[GIVEN PASSAGE]
-------
Mark Zuckerberg Speaking Chinese: Brave, Foolish, or Both? - utactics
http://www.theatlantic.com/international/archive/2014/11/mark-zuckerberg-speaking-chinese-brave-foolish-or-both/382254/

======
b0o
As a native Chinese mandarin speaker all of my other Chinese friends and
family I spoke to were completely shocked at how well he spoke Chinese. Yes,
his tones are off but the majority of non Chinese speakers tones (and
sometimes my tones are off when I haven't spoken Chinese in a while) are
usually off so when you take that into account, and how he said he wanted to
learn Chinese because of his wife's grandma who only spoke Chinese, its very
cool to see someone in his position (as a multibillionaire ceo) where Chinese
has become a hobby and a passion.

------
ashleyp
Who cares? He gave something a go and gave it a shot. I'm pretty sure his goal
has nothing to do with speaking perfect mandarin. If people are going to judge
him and spend their days writing articles about judgement on him and giving
something a go, it's a little sad in my eyes(not necessarily referring to the
article itself as such and i've only scanned through it so perhaps i'm missing
something).

------
emcarey
I think this was an incredible move by zuckerberg and he should be applauded.
-------
[Records excerpted from a collection]
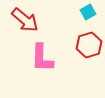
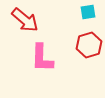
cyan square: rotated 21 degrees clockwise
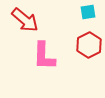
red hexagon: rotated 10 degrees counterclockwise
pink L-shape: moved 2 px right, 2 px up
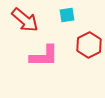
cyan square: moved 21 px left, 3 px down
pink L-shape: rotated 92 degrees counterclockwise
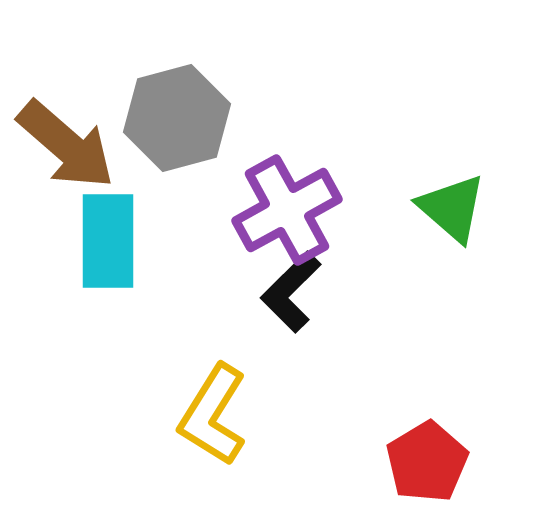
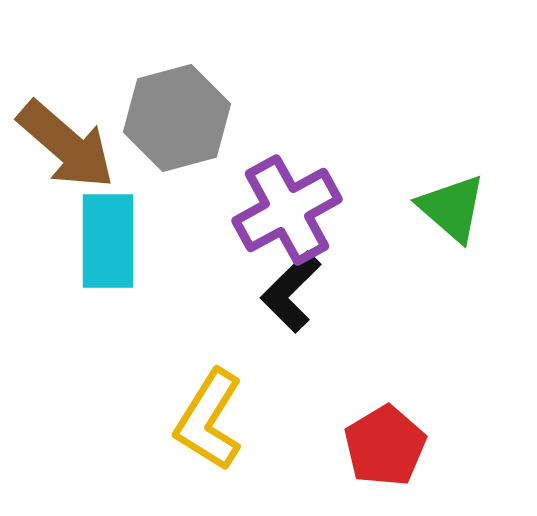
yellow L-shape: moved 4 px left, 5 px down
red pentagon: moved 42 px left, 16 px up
-------
[WRITTEN TASKS]
(a) Answer these questions using the thread about Mark Zuckerberg speaking Chinese.
(i) According to b0o, why did Zuckerberg say he wanted to learn Chinese?
(ii) How much of the article does ashleyp say they read?
(iii) What does emcarey say Zuckerberg should be?
(b) Reproduce the part of the Zuckerberg thread starting at "Mark Zuckerberg Speaking" and ending at "and a passion.", word for word.
(c) Continue the thread about Mark Zuckerberg speaking Chinese from its last line.

[EXERCISE RESULTS]
(a)
(i) Because of his wife's grandma, who only spoke Chinese.
(ii) They only scanned through it.
(iii) Applauded.

(b)
Mark Zuckerberg Speaking Chinese: Brave, Foolish, or Both? - utactics
http://www.theatlantic.com/international/archive/2014/11/mark-zuckerberg-speaking-chinese-brave-foolish-or-both/382254/

======
b0o
As a native Chinese mandarin speaker all of my other Chinese friends and
family I spoke to were completely shocked at how well he spoke Chinese. Yes,
his tones are off but the majority of non Chinese speakers tones (and
sometimes my tones are off when I haven't spoken Chinese in a while) are
usually off so when you take that into account, and how he said he wanted to
learn Chinese because of his wife's grandma who only spoke Chinese, its very
cool to see someone in his position (as a multibillionaire ceo) where Chinese
has become a hobby and a passion.

(c)
I studied mandarin in grad school and then spent some time in China studying
female chinese consumer behavior. Though my study participants were excited to
practice their english with me, i was shy to practice my mandarin with them
and I totally regret that as now my mandarin is almost gone. By truly taking
steps to communicate with the very important Chinese market, Zuckerberg once
again demonstrated his leadership skills by being brave as he made himself
vulnerable to mistakes. I'm sure the many people in China who idolize him were
also humbled to see him try something outside the comfort zone of a
billionaire ceo.

------
byoung2
I've only been studying Mandarin for a few months, so I can attest to the
difficulty of understanding tone. Having learned a few languages over the
years, including Spanish, Japanese, French, Italian, and Tagalog, I'd say that
the hardest part of the learning process is getting the courage to speak to a
native speaker without looking like an idiot. It's hard enough to order a meal
in the language, but an on stage interview on camera is another level
entirely. I applaud anyone brave enough to do that after just a few years of
study.